Things 3 takes a completely different philosophy. Rather than competing on feature count, it competes on craft. This is an Apple-ecosystem-only application available for a one-time purchase of around fifty dollars, and it delivers the kind of native polish that makes Todoist feel like a website in comparison. There is no Android version, no web app, and fewer integrations, but for users deeply embedded in macOS and iOS who are tired of subscription fatigue, Things 3 offers an elegant, offline-first experience that simply feels better to use every day. Any.do, meanwhile, positions itself at the opposite end of the complexity spectrum. Its My Day planning feature and drag-to-calendar interaction model make it the most approachable option in this group, though users who need robust project structures or deep customization will find it limiting. It earns strong ease-of-use scores, around 4.7 on Capterra, but those scores reflect simplicity rather than power.
Asana occupies an entirely different category. Where the other alternatives are personal productivity tools with some collaboration features, Asana is a project management platform that happens to work for individuals. Its free plan is genuinely usable, its premium tier scales per user at around eleven dollars per month, and it offers a significantly broader integration library than Todoist — reportedly covering around seventy-two percent unique integrations compared to Todoist's roster. Teams managing milestones, dependencies, and multi-person workflows will find Asana transformative. Solo users, however, may find the interface more complex than they need and the per-user pricing model less friendly as teams grow.

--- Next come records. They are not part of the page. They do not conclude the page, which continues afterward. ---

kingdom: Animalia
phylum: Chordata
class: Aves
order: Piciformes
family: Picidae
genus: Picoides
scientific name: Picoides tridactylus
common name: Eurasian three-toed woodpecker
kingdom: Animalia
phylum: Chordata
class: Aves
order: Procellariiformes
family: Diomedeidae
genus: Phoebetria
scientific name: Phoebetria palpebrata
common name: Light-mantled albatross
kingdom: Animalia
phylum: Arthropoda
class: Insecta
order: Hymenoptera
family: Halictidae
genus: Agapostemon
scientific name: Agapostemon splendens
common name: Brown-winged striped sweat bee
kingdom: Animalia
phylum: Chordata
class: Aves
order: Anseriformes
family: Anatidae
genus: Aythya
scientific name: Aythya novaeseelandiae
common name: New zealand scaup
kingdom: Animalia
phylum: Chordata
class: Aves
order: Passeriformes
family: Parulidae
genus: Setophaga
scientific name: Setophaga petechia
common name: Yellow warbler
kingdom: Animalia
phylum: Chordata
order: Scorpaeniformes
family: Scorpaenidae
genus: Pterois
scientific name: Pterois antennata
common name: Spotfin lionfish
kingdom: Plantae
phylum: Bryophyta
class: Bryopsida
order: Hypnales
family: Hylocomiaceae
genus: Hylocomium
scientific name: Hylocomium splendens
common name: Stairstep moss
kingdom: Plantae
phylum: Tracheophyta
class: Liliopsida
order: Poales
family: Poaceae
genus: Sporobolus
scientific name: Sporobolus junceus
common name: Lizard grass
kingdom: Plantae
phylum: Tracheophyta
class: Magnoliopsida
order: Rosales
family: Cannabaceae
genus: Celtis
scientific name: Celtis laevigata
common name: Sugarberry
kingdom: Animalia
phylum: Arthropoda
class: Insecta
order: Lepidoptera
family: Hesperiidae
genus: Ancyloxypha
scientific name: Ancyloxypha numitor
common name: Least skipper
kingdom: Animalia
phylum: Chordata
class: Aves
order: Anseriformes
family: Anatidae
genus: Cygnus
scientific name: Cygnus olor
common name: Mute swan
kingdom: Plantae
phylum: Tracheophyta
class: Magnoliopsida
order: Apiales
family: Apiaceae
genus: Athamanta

Which Todoist Alternative Should You Choose?
For the majority of people reading this, TickTick is the right answer. It is cheaper than Todoist, functionally richer, and close enough in design that switching feels like an upgrade rather than a migration. The addition of native calendar views, focus timers, and habit tracking alone justifies the move for anyone who has felt Todoist leaving gaps in their daily routine. If you are already committed to Apple hardware and want an app that feels genuinely premium without an ongoing subscription, Things 3 is worth every dollar of its one-time price — just accept that you are trading integrations and cross-platform access for a superior experience on the devices you already love.
Any.do earns its place for users who found Todoist overwhelming rather than underwhelming, people who want gentle daily planning nudges without managing a complex system. And if you are evaluating these tools for a team rather than for yourself, stop comparing them to Todoist entirely and go straight to Asana — it is built for collaborative work in a way none of the others are, and the structural difference will become obvious within a week. The bottom line is simple: TickTick wins for personal productivity, Things 3 wins for Apple purists, and Asana wins the moment a second person joins the project.